Dengan demikian, seorang mukmin dalam setiap gerak
langkahnya berada dalam pengawasan Allah, karena ia memulai pekerjaan dengan
membaca Basmalah. Hal ini merupakan
dorongan intern (dari dalam jiwa dan hati), sehingga mampu mengendalikan diri
dari dorongan ekstern (luar) yang tidak baik, seperti riya’ dan sejenisnya. Namun, kalaupun ada dorongan ekstern, itupun
dalam rangka menguatkan kesungguhan dan motivasi ke arah sidqul ‘azimah (kesungguhan azam).

◇ ◇ ◇

Ringkaslah kutipan dokumen di atas tentang membaca Basmalah dalam dua kalimat.

[Data titik kunci tubuh atau tangan]
◇ ◇ ◇

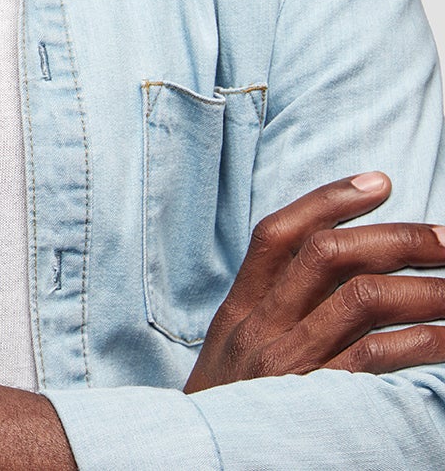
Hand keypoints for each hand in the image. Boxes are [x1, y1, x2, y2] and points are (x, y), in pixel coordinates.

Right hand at [186, 171, 444, 390]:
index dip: (328, 199)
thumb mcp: (238, 354)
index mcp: (240, 312)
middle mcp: (260, 328)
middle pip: (328, 255)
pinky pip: (377, 356)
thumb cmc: (233, 411)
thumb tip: (347, 276)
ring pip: (361, 298)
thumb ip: (276, 314)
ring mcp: (288, 363)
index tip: (380, 181)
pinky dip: (423, 340)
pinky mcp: (316, 400)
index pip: (278, 235)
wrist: (200, 466)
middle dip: (396, 237)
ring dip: (426, 288)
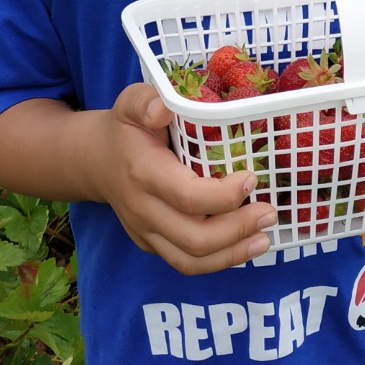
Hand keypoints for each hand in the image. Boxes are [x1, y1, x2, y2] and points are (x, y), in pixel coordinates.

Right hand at [91, 84, 277, 273]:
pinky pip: (185, 263)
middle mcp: (143, 210)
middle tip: (269, 213)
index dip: (224, 196)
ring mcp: (145, 232)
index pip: (187, 197)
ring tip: (264, 239)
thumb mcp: (131, 103)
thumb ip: (145, 101)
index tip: (251, 178)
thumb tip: (164, 108)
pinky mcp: (151, 244)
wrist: (94, 160)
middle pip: (194, 238)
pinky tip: (244, 246)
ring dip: (232, 254)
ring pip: (190, 260)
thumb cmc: (125, 128)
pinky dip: (218, 260)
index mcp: (144, 174)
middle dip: (237, 230)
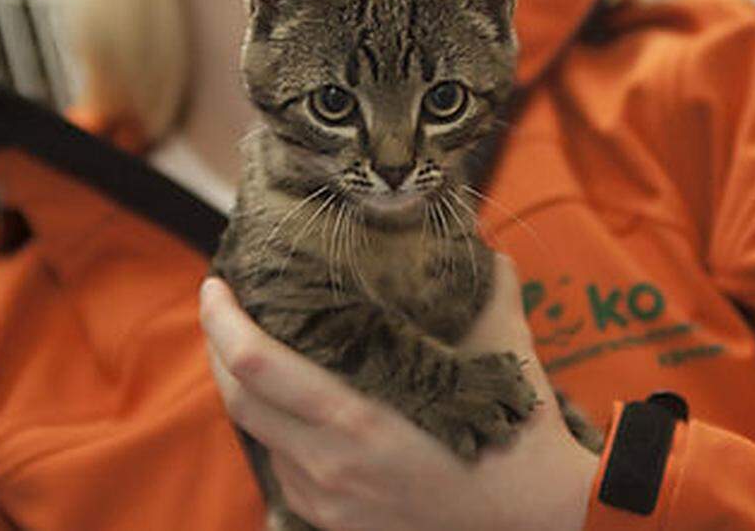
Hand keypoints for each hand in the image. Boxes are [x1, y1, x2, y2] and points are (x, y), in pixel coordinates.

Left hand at [199, 255, 598, 530]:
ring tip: (260, 352)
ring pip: (261, 437)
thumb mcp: (506, 356)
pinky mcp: (337, 525)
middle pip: (238, 401)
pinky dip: (280, 432)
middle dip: (219, 349)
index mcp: (357, 420)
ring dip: (250, 392)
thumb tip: (491, 250)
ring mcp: (328, 502)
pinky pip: (286, 470)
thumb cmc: (520, 440)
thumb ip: (494, 294)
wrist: (539, 522)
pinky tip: (299, 409)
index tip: (215, 286)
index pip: (255, 366)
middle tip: (225, 309)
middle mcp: (329, 465)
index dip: (221, 322)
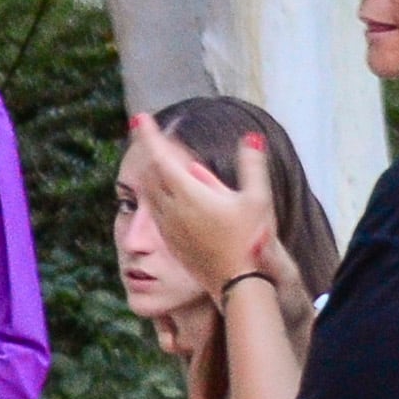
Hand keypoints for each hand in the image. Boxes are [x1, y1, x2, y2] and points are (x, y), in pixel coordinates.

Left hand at [129, 114, 281, 292]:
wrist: (237, 281)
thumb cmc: (250, 240)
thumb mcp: (258, 199)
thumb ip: (252, 166)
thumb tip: (252, 138)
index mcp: (188, 194)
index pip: (160, 157)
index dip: (149, 135)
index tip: (140, 117)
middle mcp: (171, 209)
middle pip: (149, 172)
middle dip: (147, 148)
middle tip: (144, 130)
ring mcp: (168, 226)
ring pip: (148, 191)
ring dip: (147, 170)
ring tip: (148, 155)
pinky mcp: (170, 240)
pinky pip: (153, 208)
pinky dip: (152, 191)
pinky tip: (158, 190)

◇ ◇ ◇

## HASIL LATIHAN:
Seorang mukmin yang memulai pekerjaan dengan membaca Basmalah berada dalam pengawasan Allah pada setiap gerak langkahnya. Hal ini menjadi dorongan dari dalam jiwa dan hati sehingga ia mampu mengendalikan diri dari dorongan luar yang tidak baik seperti riya’, sedangkan dorongan luar yang ada pun berfungsi menguatkan kesungguhan dan motivasi menuju sidqul ‘azimah.